Provided data →
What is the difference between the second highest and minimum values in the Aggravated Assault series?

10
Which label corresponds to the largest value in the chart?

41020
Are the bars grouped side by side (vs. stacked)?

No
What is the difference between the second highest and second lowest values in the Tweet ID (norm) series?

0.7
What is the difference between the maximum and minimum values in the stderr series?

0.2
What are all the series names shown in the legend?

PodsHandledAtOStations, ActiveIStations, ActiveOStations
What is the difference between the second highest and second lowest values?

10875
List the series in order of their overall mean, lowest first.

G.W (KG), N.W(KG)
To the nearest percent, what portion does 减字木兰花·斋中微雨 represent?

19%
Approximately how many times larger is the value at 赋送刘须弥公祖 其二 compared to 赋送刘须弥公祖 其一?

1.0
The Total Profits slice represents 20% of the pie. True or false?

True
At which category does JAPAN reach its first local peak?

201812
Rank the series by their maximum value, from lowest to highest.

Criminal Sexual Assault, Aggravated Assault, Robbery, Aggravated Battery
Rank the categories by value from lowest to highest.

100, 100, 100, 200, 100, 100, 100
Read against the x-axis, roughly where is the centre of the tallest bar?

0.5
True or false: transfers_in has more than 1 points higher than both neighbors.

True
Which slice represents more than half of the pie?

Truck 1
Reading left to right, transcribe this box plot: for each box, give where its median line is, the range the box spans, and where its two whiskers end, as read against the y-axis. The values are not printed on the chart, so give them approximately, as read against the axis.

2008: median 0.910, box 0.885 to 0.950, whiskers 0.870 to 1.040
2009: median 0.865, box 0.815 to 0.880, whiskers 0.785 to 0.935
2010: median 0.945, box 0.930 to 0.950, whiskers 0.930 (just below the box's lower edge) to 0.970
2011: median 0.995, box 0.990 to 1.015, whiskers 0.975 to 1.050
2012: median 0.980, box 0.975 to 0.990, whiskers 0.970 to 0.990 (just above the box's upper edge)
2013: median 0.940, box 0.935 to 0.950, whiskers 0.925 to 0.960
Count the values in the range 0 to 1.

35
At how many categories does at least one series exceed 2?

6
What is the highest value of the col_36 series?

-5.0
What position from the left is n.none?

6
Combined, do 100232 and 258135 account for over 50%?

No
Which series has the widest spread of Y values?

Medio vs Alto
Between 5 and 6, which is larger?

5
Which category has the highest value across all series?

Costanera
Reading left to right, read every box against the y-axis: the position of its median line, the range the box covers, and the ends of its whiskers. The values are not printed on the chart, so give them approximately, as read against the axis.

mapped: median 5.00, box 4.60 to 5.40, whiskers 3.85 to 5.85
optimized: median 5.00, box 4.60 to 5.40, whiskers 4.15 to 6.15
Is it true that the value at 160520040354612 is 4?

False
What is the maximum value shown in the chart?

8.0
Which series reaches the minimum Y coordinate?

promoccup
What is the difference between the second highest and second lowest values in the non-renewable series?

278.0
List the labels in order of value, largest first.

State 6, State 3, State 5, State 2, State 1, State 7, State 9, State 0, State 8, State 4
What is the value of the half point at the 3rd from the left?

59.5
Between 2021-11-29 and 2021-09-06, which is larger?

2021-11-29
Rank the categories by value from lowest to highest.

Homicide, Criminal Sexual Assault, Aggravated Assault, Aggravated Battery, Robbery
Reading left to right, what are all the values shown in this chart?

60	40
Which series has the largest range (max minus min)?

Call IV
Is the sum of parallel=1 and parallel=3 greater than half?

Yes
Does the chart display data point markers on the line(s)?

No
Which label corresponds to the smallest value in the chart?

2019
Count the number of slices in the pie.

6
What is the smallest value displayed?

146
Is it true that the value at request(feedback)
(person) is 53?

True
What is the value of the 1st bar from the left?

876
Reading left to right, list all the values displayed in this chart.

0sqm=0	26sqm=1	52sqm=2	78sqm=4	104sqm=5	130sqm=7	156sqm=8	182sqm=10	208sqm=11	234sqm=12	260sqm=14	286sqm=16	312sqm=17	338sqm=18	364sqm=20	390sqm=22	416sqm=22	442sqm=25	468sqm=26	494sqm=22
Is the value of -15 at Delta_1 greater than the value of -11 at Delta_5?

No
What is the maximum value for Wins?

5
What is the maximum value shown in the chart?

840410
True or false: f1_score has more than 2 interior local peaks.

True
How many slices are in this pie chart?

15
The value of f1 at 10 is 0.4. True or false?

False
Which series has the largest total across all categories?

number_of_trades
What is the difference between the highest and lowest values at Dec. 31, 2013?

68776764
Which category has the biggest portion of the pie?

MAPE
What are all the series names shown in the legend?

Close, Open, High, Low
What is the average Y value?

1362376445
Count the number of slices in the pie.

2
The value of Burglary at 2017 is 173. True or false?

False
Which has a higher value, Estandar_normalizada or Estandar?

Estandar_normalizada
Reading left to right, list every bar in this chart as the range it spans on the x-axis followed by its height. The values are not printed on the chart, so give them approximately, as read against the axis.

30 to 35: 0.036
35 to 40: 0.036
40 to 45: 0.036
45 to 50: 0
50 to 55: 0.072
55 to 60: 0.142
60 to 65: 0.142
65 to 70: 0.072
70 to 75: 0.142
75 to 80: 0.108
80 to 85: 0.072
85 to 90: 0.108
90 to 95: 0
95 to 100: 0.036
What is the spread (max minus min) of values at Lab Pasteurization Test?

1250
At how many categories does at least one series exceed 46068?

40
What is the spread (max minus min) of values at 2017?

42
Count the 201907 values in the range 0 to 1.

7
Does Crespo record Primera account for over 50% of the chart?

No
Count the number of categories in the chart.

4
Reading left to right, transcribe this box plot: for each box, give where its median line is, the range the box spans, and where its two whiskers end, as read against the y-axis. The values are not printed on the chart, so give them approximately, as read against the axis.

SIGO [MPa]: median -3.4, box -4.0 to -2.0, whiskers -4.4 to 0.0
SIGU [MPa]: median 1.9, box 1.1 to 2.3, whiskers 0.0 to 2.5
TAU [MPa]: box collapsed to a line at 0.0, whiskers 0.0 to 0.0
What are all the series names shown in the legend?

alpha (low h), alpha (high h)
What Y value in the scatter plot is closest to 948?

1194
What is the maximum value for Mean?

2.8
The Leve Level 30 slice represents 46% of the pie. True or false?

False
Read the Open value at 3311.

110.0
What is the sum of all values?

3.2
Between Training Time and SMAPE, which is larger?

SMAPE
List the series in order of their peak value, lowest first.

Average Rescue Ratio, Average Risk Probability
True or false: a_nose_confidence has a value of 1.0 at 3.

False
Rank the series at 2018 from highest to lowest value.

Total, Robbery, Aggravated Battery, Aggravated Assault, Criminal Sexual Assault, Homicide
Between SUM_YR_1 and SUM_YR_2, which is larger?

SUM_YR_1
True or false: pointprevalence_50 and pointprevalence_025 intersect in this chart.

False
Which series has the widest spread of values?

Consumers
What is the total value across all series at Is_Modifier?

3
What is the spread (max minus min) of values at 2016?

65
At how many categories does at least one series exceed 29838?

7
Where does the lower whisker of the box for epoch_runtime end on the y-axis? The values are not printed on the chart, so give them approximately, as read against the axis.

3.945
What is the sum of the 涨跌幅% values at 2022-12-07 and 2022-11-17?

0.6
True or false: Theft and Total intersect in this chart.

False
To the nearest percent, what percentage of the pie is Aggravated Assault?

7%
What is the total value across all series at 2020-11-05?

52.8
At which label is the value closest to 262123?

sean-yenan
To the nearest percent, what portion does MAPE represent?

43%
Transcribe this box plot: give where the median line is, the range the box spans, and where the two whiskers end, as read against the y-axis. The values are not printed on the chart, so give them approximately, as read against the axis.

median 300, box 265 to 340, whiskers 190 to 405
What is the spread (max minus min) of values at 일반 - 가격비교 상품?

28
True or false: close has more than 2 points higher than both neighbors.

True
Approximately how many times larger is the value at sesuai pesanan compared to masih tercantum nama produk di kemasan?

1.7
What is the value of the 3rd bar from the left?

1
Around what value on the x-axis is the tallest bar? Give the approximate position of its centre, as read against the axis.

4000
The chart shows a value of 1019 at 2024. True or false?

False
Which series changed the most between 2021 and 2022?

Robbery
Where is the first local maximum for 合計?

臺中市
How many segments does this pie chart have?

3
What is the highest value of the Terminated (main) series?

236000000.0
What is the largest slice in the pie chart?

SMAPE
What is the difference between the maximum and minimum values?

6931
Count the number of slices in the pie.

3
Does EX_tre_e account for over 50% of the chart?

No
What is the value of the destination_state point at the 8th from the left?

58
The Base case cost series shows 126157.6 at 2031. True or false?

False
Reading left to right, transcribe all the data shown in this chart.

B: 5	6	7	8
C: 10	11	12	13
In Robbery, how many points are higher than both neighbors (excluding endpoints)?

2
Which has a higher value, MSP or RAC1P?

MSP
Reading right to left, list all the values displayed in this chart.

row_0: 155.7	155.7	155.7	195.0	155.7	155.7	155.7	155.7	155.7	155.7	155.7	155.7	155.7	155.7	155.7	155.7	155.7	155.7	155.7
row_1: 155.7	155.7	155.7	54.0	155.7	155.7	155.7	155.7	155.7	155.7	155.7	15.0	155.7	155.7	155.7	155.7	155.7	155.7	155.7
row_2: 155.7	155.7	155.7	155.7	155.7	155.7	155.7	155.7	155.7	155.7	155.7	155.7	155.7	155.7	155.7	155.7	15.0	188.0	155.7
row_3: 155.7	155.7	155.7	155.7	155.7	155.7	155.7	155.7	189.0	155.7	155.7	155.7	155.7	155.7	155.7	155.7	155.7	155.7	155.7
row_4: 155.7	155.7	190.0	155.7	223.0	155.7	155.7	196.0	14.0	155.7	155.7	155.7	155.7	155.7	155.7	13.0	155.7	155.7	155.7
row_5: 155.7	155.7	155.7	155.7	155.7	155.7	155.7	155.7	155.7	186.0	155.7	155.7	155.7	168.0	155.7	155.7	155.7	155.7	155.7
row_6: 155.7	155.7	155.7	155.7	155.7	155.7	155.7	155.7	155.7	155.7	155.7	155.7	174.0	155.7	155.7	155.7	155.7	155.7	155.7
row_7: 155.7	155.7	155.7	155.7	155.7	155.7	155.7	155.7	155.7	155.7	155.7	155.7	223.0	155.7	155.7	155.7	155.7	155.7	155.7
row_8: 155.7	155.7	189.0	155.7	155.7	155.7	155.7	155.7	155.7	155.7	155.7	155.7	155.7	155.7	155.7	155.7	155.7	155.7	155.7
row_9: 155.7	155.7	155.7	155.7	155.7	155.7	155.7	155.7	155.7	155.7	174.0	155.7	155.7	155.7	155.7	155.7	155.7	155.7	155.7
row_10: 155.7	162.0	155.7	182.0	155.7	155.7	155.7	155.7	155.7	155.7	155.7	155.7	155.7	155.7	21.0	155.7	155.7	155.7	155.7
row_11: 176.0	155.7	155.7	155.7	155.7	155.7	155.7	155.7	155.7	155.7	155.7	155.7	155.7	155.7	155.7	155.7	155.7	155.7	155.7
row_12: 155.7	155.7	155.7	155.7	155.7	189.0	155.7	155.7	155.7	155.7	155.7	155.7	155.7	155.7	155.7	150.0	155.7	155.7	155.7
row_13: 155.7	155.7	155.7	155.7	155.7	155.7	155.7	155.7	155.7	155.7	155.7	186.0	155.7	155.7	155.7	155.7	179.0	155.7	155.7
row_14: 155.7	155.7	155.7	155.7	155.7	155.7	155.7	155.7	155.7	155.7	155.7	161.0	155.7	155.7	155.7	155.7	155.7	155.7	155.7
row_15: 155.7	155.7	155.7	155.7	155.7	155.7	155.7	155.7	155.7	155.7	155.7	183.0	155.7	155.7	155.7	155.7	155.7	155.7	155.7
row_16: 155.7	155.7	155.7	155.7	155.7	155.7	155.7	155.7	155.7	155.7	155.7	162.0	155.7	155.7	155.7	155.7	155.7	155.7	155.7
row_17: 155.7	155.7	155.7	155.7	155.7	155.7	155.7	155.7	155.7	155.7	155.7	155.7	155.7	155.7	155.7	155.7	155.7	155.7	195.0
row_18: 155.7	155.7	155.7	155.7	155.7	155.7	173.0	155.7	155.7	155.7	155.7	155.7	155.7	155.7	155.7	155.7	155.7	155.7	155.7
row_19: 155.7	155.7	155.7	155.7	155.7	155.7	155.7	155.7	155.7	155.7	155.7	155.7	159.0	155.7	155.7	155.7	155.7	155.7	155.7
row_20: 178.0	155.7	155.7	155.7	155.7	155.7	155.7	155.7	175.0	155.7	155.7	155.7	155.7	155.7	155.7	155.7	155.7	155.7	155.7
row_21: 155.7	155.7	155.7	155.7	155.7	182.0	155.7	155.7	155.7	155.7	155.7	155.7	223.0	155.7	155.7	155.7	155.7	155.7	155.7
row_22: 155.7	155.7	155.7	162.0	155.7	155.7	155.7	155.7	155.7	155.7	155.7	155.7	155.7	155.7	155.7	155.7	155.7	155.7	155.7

Action item → Pull out each line of the records that contains the word "represents".

Result of this task →
The Total Profits slice represents 20% of the pie. True or false?
Which slice represents more than half of the pie?
The Leve Level 30 slice represents 46% of the pie. True or false?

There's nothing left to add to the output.